Accepting and celebrating yourself even when you seem to break the imaginary mould of normality is one of the bravest things you can do.
For me, it was the best thing I’ve ever done. And I will continue to do it. Every. Single. Day.
One of the most important lessons I learned when I was finally able to start acknowledging myself was: "It’s easy and mundane to be like everyone else, it’s difficult yet more rewarding to be yourself."
Trust me, I’ve felt like giving up, questioning my entire existence. I understand what it feels like to want to escape yourself because until my twenties, only a few years ago, I still wanted to.
Trying is frightening! Learning your strengths and inevitable weaknesses is bittersweet, but please don’t be afraid.
Believe me, it’s better to try and fail than fail to try at all. It scares me so much to wonder where I’d be if I’d listened to my fears, and believed them.

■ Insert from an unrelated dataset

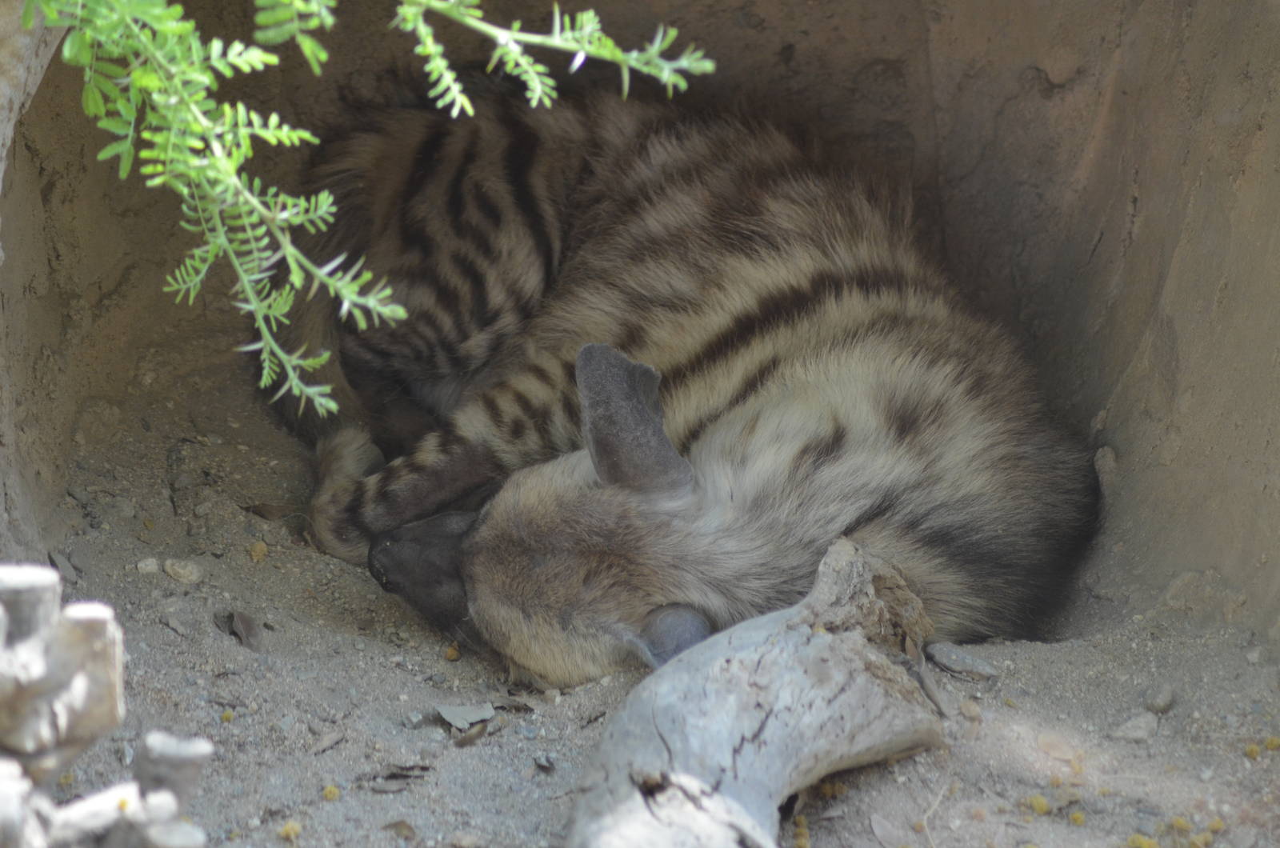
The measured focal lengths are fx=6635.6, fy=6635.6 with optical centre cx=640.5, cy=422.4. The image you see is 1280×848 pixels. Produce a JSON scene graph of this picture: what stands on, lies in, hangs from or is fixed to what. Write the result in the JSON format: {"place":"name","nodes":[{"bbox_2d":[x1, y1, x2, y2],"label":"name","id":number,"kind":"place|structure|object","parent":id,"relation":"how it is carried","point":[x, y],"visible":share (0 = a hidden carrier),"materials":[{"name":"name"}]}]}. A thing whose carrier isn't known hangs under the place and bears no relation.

I’d probably still be staring at my bedroom walls, resenting the fact that the only person placing real limitations on my existence was me.
It’s not easy to fight your mind. Especially when there are engrained negative stereotypes of others, but we can do it.
I went from hiding from myself and everyone around me to allowing the world to see me online unfiltered, unapologetic and proud of every single success and struggle I’ve had because they are mine.
Remember there’s only one you. And there is ability in disability.